Zmodyfikowano 2 razy Ostatnia modyfikacja: 5 December 2023 2023 21:31

J jurek80
+1 / 3

@rafik54321 gosciu zjedz snikersa bo pierdzielisz od rzeczy. Nawet nie chce mi sie komentowac Twoich glupot.

rafik54321
-2 / 2

@adamIM "ty naprawdę wierzysz w to co piszesz czy przepisujesz bzdury z jakiejś eko-gazetki?? :) :)" - czytasz takie coś i wiesz, że to co poniżej będzie wielką bzdurą, bez odnoszenia się do argumentów. Szkoda mi czasu, skoro wg ciebie, daty ważności nie mają znaczenia - śmiało, konsumuj przeterminowane leki ;) .
Koniec tematu.

@jurek80 następny...

Skumajcie prostą rzecz.
Jeśli coś ma datę dajmy na to do 1.01.2024r, ale niby ma być do zjedzenia przez pół roku później, to po prostu by stuknęli datę 1.06.2024, bo po cholerę sobie obcinać czas i szybciej wywalać pełnoprawny produkt? Przecież to ekonomiczne sepuku... Logiki troszkę...

Ale już wystarczy, jeśli to do was wciąż nie dociera - obawiam się że nie da się wam pomóc.

J jurek80
0 / 2

@rafik54321 jeb..y tempaku pomysl chociazby ile firmy produkujace dany towar by na tym tracily bo musieliby ograniczyc swoja produkcje. To jest tylko jeden z wielu takich przykladow. Akurat pracuje w firmie zajmujacej sie pakowaniem zywnosci, wiec co nieco wiem (pracuje w tej firmie 14 lat). Koncze te wyklady bo i tak tego nie zrozumiesz.

A adamIM
0 / 2

@rafik54321 "...@adamIM "ty naprawdę wierzysz w to co piszesz czy przepisujesz bzdury z jakiejś eko-gazetki?? :) :)" - czytasz takie coś i wiesz, że to co poniżej będzie wielką bzdurą, bez odnoszenia się do argumentów.
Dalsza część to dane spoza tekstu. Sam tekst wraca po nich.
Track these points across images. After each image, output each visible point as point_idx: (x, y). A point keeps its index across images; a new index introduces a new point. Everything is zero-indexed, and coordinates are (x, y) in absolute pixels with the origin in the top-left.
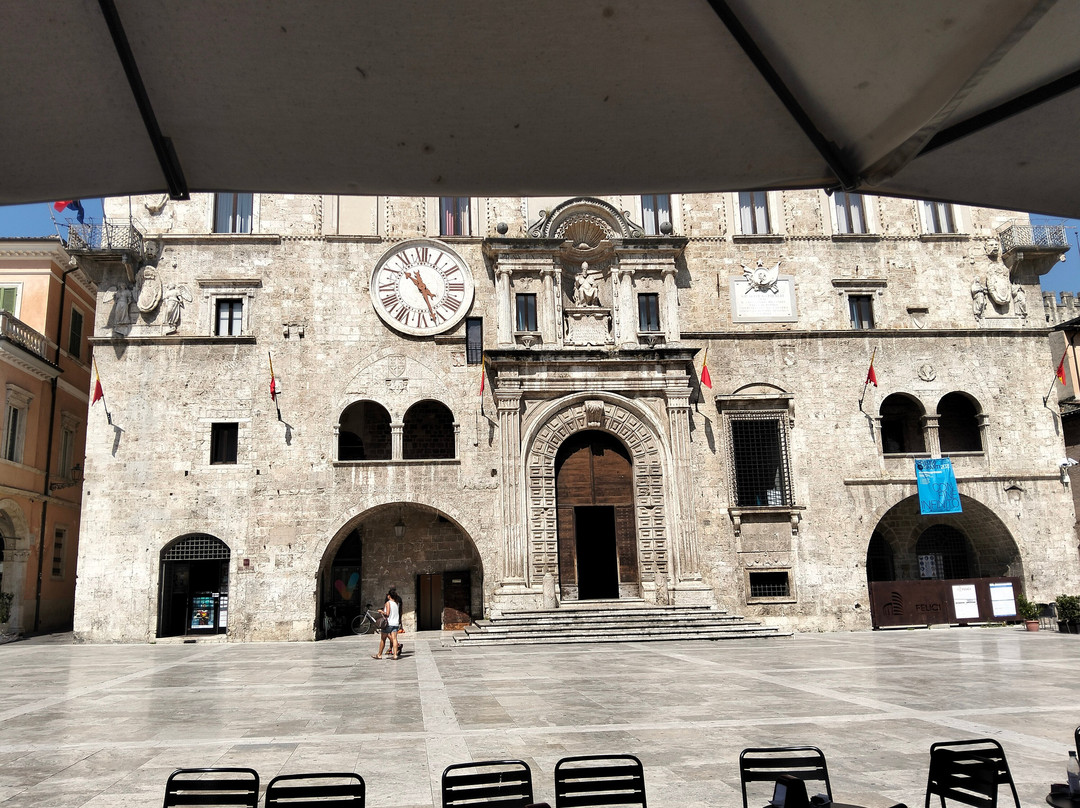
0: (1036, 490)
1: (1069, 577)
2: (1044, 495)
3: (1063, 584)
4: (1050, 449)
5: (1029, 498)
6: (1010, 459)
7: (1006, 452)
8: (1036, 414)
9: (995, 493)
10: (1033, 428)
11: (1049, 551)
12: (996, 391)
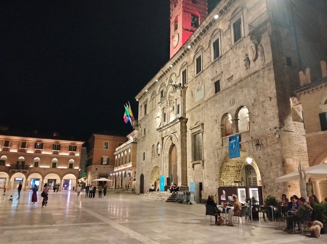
0: (267, 144)
1: (280, 187)
2: (270, 146)
3: (277, 191)
4: (273, 122)
5: (264, 148)
6: (257, 131)
7: (256, 128)
8: (267, 106)
9: (252, 148)
10: (266, 114)
11: (271, 174)
12: (253, 101)
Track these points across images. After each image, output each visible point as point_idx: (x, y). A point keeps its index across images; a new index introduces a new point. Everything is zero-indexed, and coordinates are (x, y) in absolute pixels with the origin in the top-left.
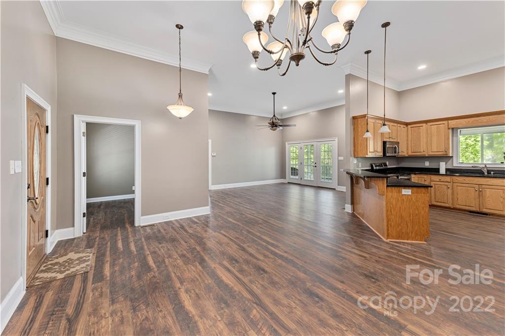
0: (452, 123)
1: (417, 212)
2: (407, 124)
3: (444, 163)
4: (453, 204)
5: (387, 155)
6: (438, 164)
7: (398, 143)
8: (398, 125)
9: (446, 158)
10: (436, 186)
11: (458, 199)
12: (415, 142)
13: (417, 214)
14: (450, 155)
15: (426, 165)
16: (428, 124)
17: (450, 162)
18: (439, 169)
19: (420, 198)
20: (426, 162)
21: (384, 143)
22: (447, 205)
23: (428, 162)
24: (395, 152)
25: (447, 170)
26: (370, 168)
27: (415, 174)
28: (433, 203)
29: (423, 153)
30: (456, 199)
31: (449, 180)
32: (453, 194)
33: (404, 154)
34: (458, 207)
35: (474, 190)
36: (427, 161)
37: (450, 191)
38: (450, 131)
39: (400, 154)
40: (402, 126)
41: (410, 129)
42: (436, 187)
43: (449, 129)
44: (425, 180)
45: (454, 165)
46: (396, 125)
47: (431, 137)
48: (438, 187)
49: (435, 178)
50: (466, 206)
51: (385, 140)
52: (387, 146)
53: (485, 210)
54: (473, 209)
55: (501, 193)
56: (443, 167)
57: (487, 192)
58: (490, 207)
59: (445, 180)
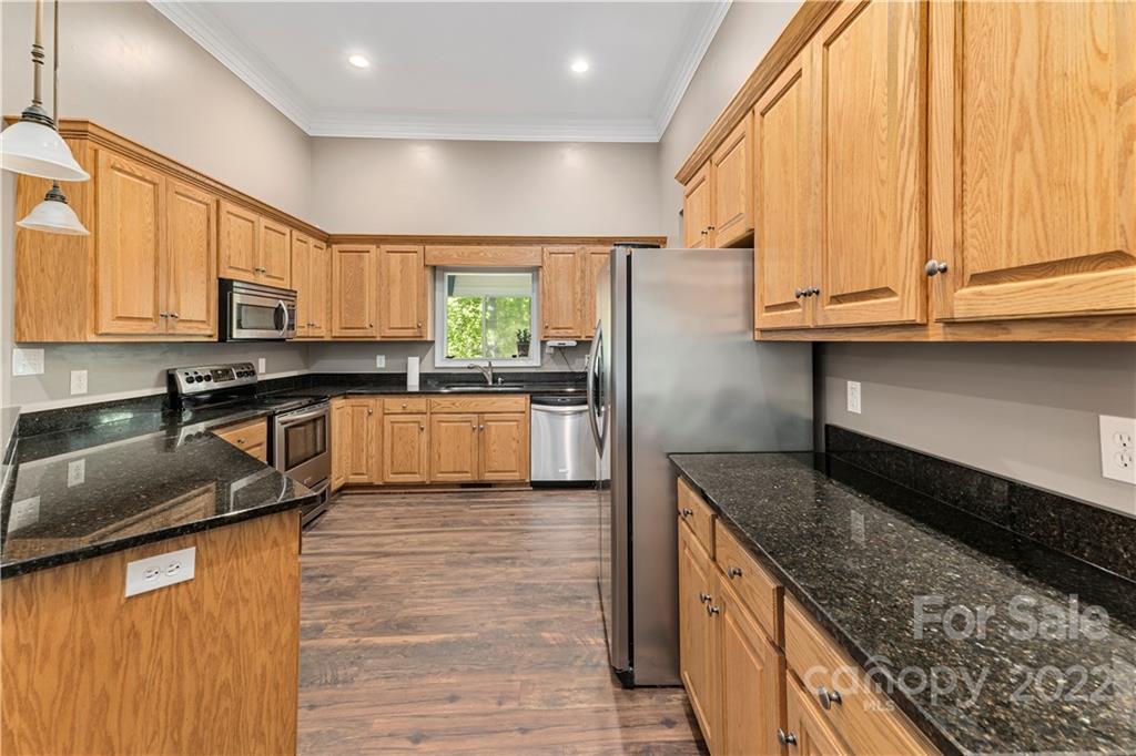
0: (436, 253)
1: (226, 673)
2: (329, 240)
3: (417, 359)
4: (430, 473)
5: (237, 334)
6: (403, 361)
7: (290, 294)
8: (296, 233)
9: (420, 345)
10: (396, 425)
11: (439, 457)
12: (349, 296)
13: (225, 685)
14: (429, 339)
15: (378, 366)
16: (382, 247)
17: (428, 357)
18: (405, 375)
19: (247, 582)
20: (378, 357)
21: (225, 287)
22: (416, 478)
23: (383, 357)
24: (278, 326)
25: (424, 378)
26: (164, 390)
27: (345, 396)
28: (387, 480)
29: (370, 332)
30: (437, 457)
31: (423, 408)
32: (430, 443)
33: (317, 333)
34: (441, 477)
35: (470, 429)
36: (381, 354)
37: (424, 437)
38: (428, 273)
39: (299, 332)
40: (312, 241)
41: (336, 255)
42: (396, 430)
43: (425, 266)
44: (370, 414)
45: (437, 365)
46: (287, 230)
47: (388, 285)
48: (400, 428)
49: (393, 403)
50: (455, 472)
51: (228, 274)
52: (237, 299)
53: (488, 477)
54: (467, 478)
55: (514, 430)
56: (414, 369)
57: (493, 431)
58: (496, 466)
59: (414, 409)
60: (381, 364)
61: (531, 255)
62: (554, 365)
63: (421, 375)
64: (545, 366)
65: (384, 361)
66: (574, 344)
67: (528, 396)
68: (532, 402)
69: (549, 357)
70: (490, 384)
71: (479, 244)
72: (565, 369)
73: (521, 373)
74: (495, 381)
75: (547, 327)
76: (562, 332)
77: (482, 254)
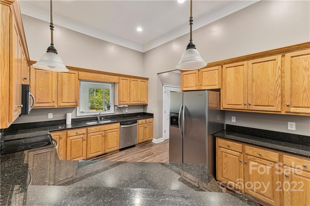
0: (82, 75)
4: (86, 155)
10: (73, 140)
11: (90, 148)
15: (49, 118)
18: (64, 120)
20: (49, 114)
29: (52, 104)
31: (84, 132)
32: (87, 144)
34: (90, 156)
35: (102, 136)
37: (85, 142)
43: (79, 79)
44: (61, 138)
45: (77, 115)
47: (62, 85)
48: (75, 141)
49: (72, 132)
50: (96, 153)
53: (107, 151)
54: (101, 153)
55: (116, 134)
56: (70, 117)
57: (109, 136)
58: (110, 147)
59: (81, 133)
60: (51, 117)
61: (115, 79)
62: (118, 113)
63: (72, 119)
64: (115, 113)
65: (52, 115)
66: (127, 106)
67: (120, 123)
68: (121, 124)
69: (116, 110)
70: (99, 120)
71: (99, 73)
72: (121, 113)
73: (108, 116)
74: (101, 119)
75: (120, 101)
76: (124, 103)
77: (100, 77)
Szkoda mi czasu, skoro wg ciebie, daty ważności nie mają znaczenia - śmiało, konsumuj przeterminowane leki ;) ..."
możesz mnie zacytować, gdzie pisałem o konsumowaniu przeterminowanych leków?? i że daty ważności generalnie nie mają znaczenia? śmiało a jak nie to zrób jak mówi skrót PiS. przeproś i ...
teraz możemy zakończyć bo nie da się prowadzić rzeczowej dyskusji z kimś piszący takie brednie jak ty :( :(

A adamIM
-1 / 1

@jurek80
brawo dla tego pana :) :)

M mudamudamuda
-2 / 4

@rafik54321 data ważności w przypadku rzeczy takich jak np. cukier czy makaron jest podana tylko dlatego, że zgodnie z prawem coś trzeba wpisać.

P panna_zuzanna_i_wanna
-1 / 1

@rafik54321 Czyli twierdzisz, że gdybyś zjadł ryż/kaszę/fasolę/budyń/cukier/sól (też ma datę ważności XD) po terminie, to byś się zatruł? Albo np. czekoladę. Suche produkty właściwie się nie psują, słodycze po terminie tracą walory wizualne, ale smak się za bardzo nie zmienia. Szkodliwości takich produktów nawet nie chce mi się komentować. Śmietana, mleko, mięso, owoce, warzywa - owszem, one się psują, ale nie suchy ryż.

A adamIM
+5 / 5

u nas już dawno na to wpadli szczególnie w przypadku drobiu i innego mięsa :) :)

Odpowiedz
grzechotek
+3 / 5

Zjadłem batonika miesiąc po terminie, nawet mnie brzuch nie bolał.

Odpowiedz
J Jur4578
+6 / 8

@grzechotek A ja wypiłem wódkę z terminem ważności do 2027 i rzygałem jak Messerschmitt.

A amwit
-1 / 1

@Jur4578 Ja znalazłem jakieś tabletki przeciwbólowe. Wziąłem jedną, ale coś dziwnie śmierdziała - patrzę na datę ważności: 2015r. Ale nic mi się po niej nie stało ;-)

M marcinm1
+4 / 6

A nie lepiej wydłużyć te terminy, skoro są nieżyciowe, lub od razu dawać 2 terminy na opakowaniu ?

Odpowiedz
J Jur4578
+1 / 9

@marcinm1   Ty myślisz zbyt logicznie, nie pasujesz do tego świata.

L Livanir
+2 / 2

@marcinm1 Zależy o jakich produktach mówimy. Niektóre tracą po pewnym czasie walory smakowe czy wartości odżywcze. Np. Kawa- wtedy takie daty mają sens, bo do pierwszej daty producent bierze na klate zmiany smaku itp. a po drugiej jak jest jałowy smak- masz wybór. Z tego co pamiętam z chemi- niektóre substancje tracą wartoś wraz z czasem; wtedy np. pierwsza data to producent daje pewność, ze coś ma składników odżywczych X, a po już może się to zmienić.
Tak sobie gdybie, bo kiedyś i przez coś musieli wymyśleć ile co ma terminu.

P pawel89def
+2 / 2

@marcinm1 Data oznaczona "najlepiej spożyć przed" oznacza, że później zmienić się może konsystencja, kolor, zapach, a nie że produkt się zepsuje. Np. na powierzchni czekolady może wytrącać się osad z masła kakaowego. Spożycie takich produktów jednak nie stanowi zagrożenia dla zdrowia.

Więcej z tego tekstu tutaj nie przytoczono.